Job ▸
From the text below on X11 and Wayland, list every graphical feature that it says the current X11 protocol might make hard to do.

Reading text ▸
This means that whenever the users have a need for displaying X11 apps remotely (e.g. needing to deploy new thin clients at short notice to accommodate new staff in a corporate environment - very quick setup time), you just simply set $DISPLAY and away you go. I've long come to count on this feature and I value having that option kept open all the time.
I believe in the future fibre optic LAN equipment will come down in price and will offer much lower-latency and higher-throughput than today's copper-wired Ethernet. It may even get to the point where transmit times of sending bitmapped real-time graphics over fibre may be as fast as a CPU writing to a reasonably modest PCI/AGP graphics card.
I think the Wayland project is making a SERIOUS mistake in treating network transparency as a second-class citizen, and will likely see the project relegated to a toy-like status (useful only for gaming and entertainment, or apps that need extremely low video latency like video editing suites) and shunned by the corporate world.
If the current X11 protocol makes it hard to do anti-aliased text, glossy/brushed GUIs, zooming fading menus, wobbly exploding windows and the like, then what we need is a new set of core drawing primitives, much like Apple's Display Quartz system (IIRC). Call it X12 if you will, but keep the network transparency in and that decision will pay off many times over.

Stored rows ▸
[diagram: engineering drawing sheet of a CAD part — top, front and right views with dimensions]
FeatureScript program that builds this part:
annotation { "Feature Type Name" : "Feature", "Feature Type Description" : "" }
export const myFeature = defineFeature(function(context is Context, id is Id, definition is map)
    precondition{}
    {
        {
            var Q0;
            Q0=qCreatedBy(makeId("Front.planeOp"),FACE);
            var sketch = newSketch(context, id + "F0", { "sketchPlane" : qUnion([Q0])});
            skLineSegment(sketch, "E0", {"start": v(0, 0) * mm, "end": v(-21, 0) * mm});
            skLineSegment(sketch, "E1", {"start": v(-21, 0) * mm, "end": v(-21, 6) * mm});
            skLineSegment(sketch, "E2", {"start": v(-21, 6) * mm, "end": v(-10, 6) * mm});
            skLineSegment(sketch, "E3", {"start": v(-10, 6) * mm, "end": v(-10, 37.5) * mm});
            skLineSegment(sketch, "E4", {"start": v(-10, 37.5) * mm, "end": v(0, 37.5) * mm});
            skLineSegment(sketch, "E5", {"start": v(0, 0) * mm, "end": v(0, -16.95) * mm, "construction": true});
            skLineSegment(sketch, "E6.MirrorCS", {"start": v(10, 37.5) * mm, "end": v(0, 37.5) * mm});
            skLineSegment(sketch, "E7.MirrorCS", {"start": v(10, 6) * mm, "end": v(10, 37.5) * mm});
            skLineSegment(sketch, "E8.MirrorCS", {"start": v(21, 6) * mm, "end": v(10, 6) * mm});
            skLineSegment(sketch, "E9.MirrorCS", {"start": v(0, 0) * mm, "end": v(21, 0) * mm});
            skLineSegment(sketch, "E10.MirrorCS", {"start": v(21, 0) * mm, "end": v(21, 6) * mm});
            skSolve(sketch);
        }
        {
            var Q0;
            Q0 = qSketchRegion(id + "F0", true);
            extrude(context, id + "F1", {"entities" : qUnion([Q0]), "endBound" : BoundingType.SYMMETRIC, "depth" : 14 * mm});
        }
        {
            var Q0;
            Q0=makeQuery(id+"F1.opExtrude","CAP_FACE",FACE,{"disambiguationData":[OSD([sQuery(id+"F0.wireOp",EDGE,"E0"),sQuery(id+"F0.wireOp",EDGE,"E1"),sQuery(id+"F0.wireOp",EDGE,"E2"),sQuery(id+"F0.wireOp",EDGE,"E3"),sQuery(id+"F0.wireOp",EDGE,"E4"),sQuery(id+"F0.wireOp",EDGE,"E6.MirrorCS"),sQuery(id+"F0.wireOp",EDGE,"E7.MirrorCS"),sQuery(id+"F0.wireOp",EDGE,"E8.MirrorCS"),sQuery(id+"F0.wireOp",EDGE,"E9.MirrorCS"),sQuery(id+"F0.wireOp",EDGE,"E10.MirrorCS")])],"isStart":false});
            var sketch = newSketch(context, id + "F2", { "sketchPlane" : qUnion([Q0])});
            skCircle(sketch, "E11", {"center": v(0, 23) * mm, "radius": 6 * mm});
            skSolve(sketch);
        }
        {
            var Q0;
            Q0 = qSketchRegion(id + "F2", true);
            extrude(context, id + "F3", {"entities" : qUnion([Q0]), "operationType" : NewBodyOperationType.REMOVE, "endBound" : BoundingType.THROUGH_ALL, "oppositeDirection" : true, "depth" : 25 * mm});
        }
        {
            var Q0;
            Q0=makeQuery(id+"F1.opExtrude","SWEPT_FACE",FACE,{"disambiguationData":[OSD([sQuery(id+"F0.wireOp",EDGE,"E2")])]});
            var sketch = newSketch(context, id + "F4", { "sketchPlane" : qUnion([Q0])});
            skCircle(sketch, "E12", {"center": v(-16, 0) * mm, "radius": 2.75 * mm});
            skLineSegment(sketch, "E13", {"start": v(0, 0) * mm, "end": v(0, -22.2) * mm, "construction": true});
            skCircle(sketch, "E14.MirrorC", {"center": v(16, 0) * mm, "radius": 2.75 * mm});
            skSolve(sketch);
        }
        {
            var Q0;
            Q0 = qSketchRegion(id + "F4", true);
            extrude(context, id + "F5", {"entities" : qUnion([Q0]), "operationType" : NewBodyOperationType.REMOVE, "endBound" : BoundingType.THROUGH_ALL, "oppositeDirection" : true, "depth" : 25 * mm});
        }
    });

Solution for this problem ▸
- anti-aliased text
- glossy/brushed GUIs
- zooming fading menus
- wobbly exploding windows